Label: Kill Rock Stars

Produced by: Steve Fisk, Unwound

Landing right in the middle of Seattle indie and Dischord punk we have Unwound’s Fake train, 45 minutes of grungey riffs with post-punk stitching and shouty bits.  The group has their place in influential history, and from the opening ramble of Dragnalus – Witchy Poo-drummer Sara Lund’s stop/start stick work propelling forward the very DC-scratchy guitar and Justin Trosper hooting along atop it all – a lot of threads to other acts immediately begin to form, from more hard-edge Boston / Chicago stuff (the locations, chumps, not the bands) or winding back through the Up Records / KRS sound that would eventually morph into crowd-pleasing indie rock.  Second track Lucky Acid smooths the sound out but maintains the passion, well effected by Steve Fisk’s crisp production style, which generally keeps guitar work – even when heavily mired in noise and distortion like Unwound tends to like it – sounding very clear cut, appreciably amplifying the memorability of a good riff.  Trosper’s lyrics are a bit open-ended normal, but he spits them at the mix with abandon; with punk fervor.
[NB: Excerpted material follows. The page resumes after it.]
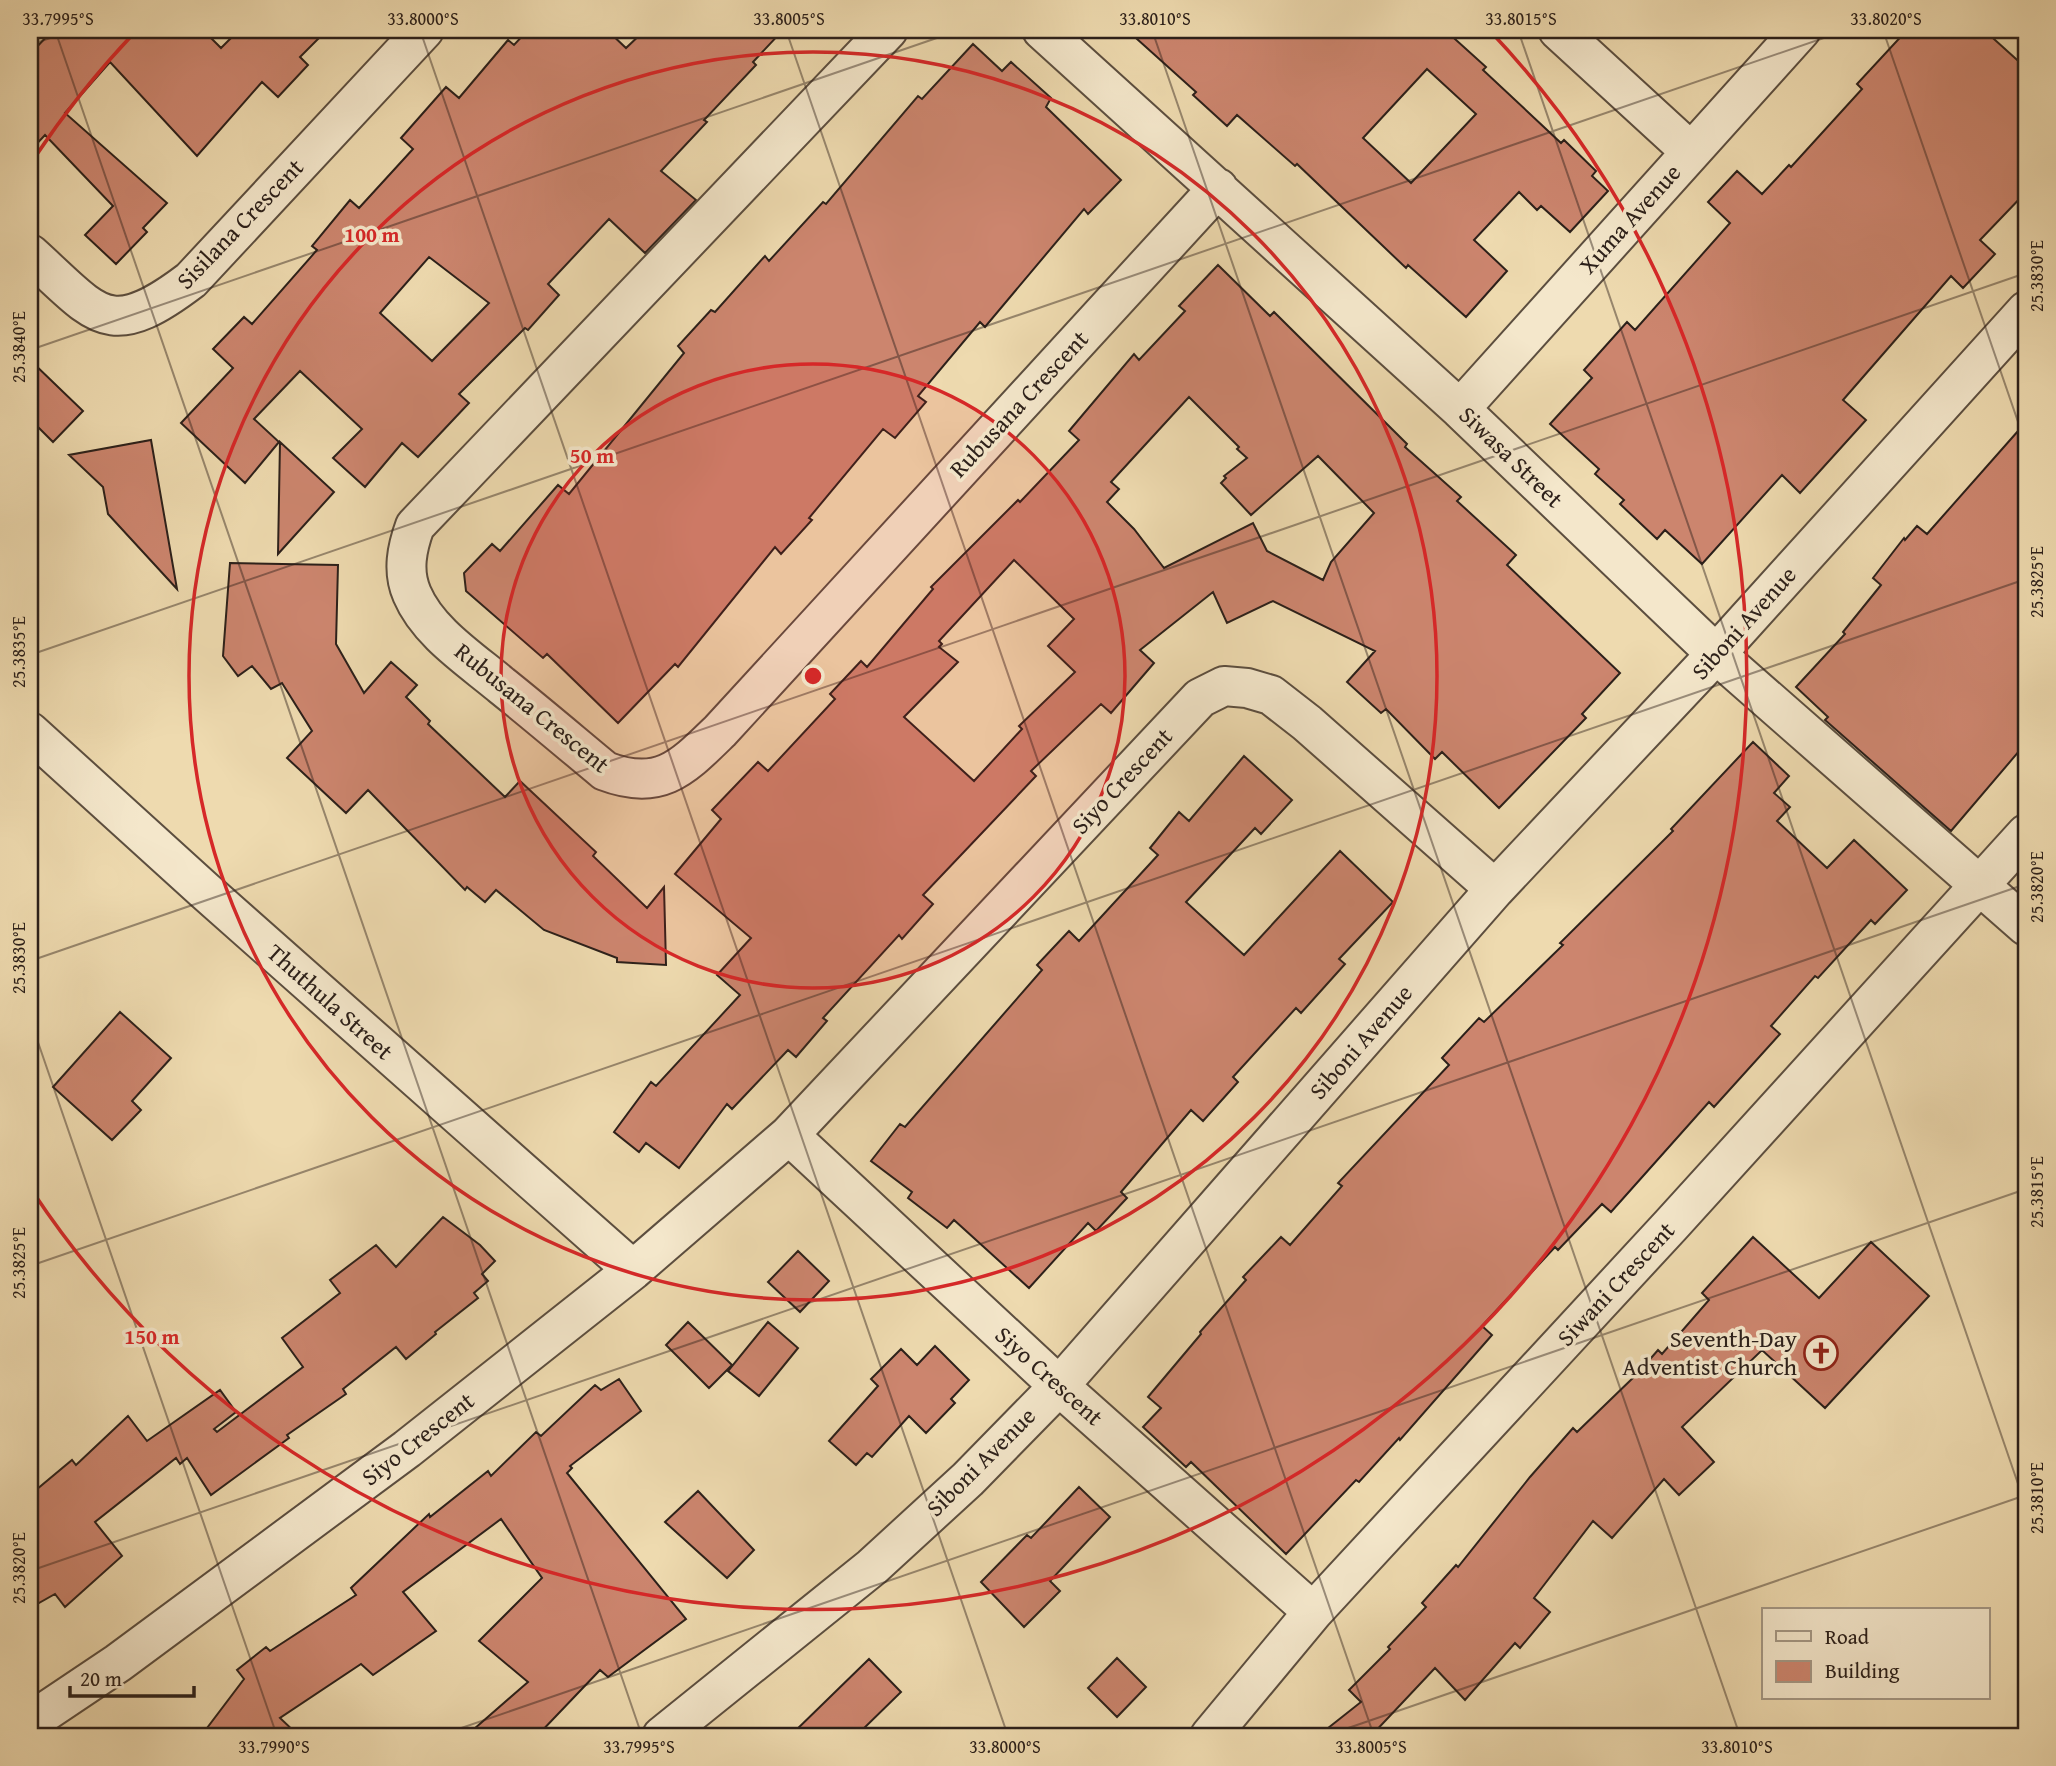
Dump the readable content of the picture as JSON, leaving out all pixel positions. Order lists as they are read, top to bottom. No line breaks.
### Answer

Unfortunately, these two songs mostly cover the band’s bag of tricks, at least at this stage on the game.  The remaining tracks trade off between the two styles mentioned, occasionally leaning more heavily into one or the other, and the effect is never quite as grabbing as those first couple songs, perhaps simply by dint of their coming first.  Fake Train is still imminently listenable, and if you’ve got a lot of 90s indie post-something in your collection, Unwound notably fills a gap in the indie evolutionary timeline.  However, as the album registers as ‘good not great’ thanks to its limited palette, it similarly becomes clear why you might not hear them name-checked as often as others; even though their role as a stepping stone sound was certainly a necessary one, it’s easy to forget about the less scenic path traveled between more grabbing landmarks.